The Ndembu also believed in the mwevulu, the spirit shadow that was thought to leave a person and wander about when he or she was asleep and dreaming. It was this "shadow" that left a person when he or she died. Certain evil spirits are still feared, principally the mufu, the dangerous ghost that arises when funerary rites have not been properly fulfilled, and the harmful andumba (sg., ndumba ), familiars sent by witches in the shape of little men with their feet reversed, or in the form of hyenas, jackals, owls, or small rodents. Two other types of beings are also feared: the leader of the andumba, the kahwehu, often the ghost of the witch's murdered husband, who is said to have continued intercourse with her, and the musalu, or zombie, which can be raised from a corpse by a witch and sent out to kill.

God

The pre-Christian Ndembu recognized a creator god who was known as Nzambi. Having once created the world Nzambi never intervened in the lives of humans, and his role in religion was exiguous except in a negative sense.

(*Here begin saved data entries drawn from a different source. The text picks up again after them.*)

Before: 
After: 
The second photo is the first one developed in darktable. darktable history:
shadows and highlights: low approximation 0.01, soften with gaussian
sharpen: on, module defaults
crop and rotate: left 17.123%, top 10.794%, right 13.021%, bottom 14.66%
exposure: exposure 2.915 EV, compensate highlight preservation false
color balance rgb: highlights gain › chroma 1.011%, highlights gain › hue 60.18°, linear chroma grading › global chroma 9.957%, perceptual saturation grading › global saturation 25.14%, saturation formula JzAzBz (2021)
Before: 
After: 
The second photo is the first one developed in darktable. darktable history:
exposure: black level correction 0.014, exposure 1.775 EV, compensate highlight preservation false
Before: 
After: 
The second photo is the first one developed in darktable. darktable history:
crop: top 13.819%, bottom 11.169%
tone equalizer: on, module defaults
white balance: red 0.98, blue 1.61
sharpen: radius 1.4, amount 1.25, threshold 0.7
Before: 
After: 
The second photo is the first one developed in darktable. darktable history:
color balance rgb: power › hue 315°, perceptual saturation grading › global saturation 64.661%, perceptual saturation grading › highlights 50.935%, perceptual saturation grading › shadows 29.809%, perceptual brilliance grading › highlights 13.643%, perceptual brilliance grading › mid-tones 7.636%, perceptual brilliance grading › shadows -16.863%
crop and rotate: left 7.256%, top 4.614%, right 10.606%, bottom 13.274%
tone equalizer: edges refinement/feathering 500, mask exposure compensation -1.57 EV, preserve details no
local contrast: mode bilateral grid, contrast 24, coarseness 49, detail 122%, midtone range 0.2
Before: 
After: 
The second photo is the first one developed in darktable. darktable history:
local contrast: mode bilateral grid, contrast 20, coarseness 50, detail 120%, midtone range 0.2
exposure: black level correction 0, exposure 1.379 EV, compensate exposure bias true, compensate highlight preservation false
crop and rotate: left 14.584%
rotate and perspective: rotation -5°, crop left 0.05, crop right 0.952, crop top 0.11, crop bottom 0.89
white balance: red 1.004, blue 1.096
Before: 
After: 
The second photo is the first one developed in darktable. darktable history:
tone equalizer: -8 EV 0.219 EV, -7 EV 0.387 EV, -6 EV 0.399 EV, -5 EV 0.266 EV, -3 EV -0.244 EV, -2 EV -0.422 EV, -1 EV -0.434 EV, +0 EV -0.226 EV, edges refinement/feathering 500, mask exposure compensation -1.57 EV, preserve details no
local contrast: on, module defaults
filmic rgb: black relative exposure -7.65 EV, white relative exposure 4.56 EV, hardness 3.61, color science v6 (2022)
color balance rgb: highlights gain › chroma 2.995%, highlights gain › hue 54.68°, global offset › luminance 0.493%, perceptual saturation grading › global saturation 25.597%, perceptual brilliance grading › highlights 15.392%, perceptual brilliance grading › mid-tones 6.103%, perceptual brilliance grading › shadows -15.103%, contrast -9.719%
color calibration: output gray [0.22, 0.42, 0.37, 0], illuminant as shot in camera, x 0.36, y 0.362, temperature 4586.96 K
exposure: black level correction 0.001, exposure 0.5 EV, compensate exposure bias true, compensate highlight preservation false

The Ndembu girl during her sacralization and seclusion was carefully shielded from his sight—as represented by the sun. This male god, the sun, and men and boys, must be absent from her scenes of rebirth. Nzambi's place was far away above the world. He was thought to be connected with rain, animals, and fertility, and also with the moral order, which decreed piety to the dead and compassion to the living. Christians have appropriated the name Nzambi to translate the term God ; and now even traditional healers pray to Nzambi, just as Ndembu Christians have been doing for decades.